Es haben so viele geschrieben und behauptet, in ihren Familien die Originale der Forsytes zu sehen, dass man sich fast ermutigt fühlt, an das Typische dieser Spezies zu glauben. Sitten ändern sich und Moden entwickeln sich weiter, und »das Haus Timothys in Bayswater Road« wird zu einem Nest des Unwahrscheinlichen, in allem abgesehen von dem Wesentlichen; wir werden seinesgleichen nicht mehr wiedersehen, vielleicht auch nicht einen wie James oder einen wie den alten Jolyon. Und doch liefern uns die Zahlen der Versicherungsgesellschaften und die Aussprüche von Richtern täglich den Beweis, dass unser irdisches Paradies, in das die wilden Eindringlinge Schönheit und Leidenschaft sich einschleichen und uns die Sicherheit vor der Nase wegstehlen, noch reiche Schätze birgt. So sicher ein Hund bellen wird, wenn man ihn an die Kette legt, so wird sich der wahre Soames in der menschlichen Natur immer unwillig gegen die Auflösung auflehnen, die die Grenzen des Eigentums umlauert.

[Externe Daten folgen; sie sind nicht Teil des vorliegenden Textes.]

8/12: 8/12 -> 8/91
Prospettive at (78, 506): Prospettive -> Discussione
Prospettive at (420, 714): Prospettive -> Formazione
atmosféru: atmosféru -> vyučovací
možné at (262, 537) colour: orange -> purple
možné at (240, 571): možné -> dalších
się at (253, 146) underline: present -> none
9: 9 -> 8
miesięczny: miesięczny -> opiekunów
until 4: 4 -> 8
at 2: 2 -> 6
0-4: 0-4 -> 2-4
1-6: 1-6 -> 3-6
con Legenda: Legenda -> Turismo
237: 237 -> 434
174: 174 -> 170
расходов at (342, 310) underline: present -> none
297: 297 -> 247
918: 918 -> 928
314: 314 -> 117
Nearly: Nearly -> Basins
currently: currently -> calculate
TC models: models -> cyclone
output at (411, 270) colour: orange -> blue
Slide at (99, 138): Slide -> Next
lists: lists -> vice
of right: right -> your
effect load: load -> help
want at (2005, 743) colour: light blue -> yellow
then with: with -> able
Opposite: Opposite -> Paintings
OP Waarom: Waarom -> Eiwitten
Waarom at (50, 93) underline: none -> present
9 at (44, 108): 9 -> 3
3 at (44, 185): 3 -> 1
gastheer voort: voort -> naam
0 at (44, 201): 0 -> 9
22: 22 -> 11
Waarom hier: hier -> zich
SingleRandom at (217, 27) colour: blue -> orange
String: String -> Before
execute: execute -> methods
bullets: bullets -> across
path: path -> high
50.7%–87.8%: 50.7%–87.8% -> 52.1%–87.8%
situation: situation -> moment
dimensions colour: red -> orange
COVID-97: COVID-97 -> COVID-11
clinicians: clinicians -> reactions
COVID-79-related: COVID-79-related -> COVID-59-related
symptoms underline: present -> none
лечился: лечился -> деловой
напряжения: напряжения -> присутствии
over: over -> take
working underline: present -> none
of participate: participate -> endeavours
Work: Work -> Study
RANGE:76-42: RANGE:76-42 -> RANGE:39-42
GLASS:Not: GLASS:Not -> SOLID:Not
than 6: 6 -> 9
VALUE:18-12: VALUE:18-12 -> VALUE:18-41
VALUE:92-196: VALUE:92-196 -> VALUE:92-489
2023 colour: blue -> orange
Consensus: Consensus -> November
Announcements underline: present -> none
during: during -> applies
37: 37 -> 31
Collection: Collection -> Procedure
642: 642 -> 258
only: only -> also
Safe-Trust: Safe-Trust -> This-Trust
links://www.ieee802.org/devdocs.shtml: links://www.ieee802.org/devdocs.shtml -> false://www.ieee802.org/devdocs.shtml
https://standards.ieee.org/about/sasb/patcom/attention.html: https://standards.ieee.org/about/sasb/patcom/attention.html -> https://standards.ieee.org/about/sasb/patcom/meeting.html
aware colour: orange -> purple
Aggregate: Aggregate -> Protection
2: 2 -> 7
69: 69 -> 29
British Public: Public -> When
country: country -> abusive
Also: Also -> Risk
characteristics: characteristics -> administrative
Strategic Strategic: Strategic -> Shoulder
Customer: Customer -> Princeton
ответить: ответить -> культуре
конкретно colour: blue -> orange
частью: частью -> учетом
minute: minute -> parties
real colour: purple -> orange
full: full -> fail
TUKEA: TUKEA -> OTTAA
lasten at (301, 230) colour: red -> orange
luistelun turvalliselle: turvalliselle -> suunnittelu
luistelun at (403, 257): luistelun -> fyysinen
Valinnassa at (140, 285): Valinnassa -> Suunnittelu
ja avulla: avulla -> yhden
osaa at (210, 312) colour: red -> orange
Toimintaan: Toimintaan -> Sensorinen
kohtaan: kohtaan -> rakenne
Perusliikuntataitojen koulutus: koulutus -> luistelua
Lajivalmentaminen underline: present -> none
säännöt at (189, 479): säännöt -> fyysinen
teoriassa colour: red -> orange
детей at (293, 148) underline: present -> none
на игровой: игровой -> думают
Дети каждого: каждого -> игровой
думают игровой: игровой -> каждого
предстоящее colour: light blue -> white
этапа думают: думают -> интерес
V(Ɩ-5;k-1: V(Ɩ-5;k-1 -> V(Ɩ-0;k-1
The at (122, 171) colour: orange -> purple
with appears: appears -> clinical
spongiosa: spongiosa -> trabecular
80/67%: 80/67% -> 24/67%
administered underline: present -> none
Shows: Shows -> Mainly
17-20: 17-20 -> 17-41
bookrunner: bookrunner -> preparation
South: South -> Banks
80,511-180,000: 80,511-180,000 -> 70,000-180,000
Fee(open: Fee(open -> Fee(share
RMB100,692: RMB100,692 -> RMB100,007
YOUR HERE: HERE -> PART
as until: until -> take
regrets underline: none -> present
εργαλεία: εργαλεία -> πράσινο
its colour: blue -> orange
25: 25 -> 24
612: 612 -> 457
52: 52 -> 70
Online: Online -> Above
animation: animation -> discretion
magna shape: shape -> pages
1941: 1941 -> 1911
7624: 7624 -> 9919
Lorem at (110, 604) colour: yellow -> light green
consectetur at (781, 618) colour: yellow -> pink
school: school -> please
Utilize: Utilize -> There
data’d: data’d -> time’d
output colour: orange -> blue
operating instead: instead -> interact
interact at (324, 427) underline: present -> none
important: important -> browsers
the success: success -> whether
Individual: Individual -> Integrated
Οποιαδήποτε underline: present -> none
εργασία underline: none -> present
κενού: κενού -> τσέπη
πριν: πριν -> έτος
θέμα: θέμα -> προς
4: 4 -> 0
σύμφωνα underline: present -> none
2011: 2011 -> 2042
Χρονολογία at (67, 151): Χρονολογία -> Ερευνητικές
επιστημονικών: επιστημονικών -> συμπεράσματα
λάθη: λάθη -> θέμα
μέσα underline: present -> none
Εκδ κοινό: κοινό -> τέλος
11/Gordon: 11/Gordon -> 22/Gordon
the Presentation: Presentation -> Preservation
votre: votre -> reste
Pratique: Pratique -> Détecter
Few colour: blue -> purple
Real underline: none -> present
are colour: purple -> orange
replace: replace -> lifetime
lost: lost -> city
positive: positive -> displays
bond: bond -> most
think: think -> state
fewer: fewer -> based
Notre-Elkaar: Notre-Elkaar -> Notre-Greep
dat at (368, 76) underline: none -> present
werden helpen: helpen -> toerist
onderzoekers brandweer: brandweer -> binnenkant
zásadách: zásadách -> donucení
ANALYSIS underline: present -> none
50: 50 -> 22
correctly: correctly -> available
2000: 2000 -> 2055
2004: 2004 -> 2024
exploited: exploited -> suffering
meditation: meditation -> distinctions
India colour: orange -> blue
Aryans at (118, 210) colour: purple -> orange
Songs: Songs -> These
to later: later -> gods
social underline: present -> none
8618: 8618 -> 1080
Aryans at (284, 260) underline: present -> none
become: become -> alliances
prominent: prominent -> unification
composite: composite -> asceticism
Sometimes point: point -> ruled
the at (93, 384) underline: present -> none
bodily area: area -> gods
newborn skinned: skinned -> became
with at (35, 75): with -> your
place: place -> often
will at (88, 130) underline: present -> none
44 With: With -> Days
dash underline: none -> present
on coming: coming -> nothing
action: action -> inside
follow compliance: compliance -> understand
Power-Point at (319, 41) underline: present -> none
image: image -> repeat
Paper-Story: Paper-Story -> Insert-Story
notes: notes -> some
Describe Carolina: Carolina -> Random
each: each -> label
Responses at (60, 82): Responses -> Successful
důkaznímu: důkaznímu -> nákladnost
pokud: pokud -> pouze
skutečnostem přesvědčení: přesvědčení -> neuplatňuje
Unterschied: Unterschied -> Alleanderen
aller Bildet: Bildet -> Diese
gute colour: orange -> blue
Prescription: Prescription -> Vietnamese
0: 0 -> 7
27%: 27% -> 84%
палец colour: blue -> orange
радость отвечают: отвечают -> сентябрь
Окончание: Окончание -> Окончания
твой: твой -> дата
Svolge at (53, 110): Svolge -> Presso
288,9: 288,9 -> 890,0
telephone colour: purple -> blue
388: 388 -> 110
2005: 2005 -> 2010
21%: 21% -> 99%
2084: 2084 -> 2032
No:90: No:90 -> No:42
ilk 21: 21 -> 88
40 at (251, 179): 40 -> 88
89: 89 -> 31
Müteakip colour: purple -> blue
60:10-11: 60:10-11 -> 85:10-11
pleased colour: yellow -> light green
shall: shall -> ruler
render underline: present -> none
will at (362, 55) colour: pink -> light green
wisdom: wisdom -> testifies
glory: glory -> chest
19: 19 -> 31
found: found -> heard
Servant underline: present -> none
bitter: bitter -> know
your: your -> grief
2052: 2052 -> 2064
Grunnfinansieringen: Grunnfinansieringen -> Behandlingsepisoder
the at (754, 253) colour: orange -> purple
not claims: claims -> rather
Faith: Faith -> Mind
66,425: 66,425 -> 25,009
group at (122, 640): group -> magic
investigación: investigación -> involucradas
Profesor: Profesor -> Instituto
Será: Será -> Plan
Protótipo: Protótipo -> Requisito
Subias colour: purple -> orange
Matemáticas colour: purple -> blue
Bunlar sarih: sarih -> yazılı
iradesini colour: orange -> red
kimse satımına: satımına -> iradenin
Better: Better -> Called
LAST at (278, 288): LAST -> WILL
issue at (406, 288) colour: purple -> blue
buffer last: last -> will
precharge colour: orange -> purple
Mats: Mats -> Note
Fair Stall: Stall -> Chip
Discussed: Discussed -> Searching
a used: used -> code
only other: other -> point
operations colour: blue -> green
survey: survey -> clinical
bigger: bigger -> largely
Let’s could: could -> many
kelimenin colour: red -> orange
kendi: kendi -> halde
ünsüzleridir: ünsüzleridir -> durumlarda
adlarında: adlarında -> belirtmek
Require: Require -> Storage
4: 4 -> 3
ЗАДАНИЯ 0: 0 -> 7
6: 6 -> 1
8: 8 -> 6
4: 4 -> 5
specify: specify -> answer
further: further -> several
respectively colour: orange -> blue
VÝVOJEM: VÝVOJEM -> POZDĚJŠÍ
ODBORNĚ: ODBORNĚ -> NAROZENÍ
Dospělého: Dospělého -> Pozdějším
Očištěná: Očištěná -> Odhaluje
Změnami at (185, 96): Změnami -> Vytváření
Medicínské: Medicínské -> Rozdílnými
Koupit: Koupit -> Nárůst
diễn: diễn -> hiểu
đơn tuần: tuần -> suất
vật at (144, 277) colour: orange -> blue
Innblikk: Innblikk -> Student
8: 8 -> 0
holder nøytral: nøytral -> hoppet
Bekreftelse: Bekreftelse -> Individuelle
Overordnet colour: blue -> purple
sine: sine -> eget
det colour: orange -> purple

»Lass die tote Vergangenheit ihre Toten begraben«1 wäre ein besserer Ausspruch, wenn die Vergangenheit jemals stürbe. Das Fortbestehen der Vergangenheit ist eine jener tragikomischen Segnungen, die jedes neue Zeitalter leugnet, das ganz sicher aber wieder auf dem Schauplatze erscheint, um seinen Anspruch auf etwas vollkommen Neues geltend zu machen. Allein kein Zeitalter ist so vollkommen neu! Die menschliche Natur ist und wird unter den wechselnden Forderungen und Kleidern immer viel von einem Forsyte haben und könnte schließlich ein noch viel schlimmeres Tier sein.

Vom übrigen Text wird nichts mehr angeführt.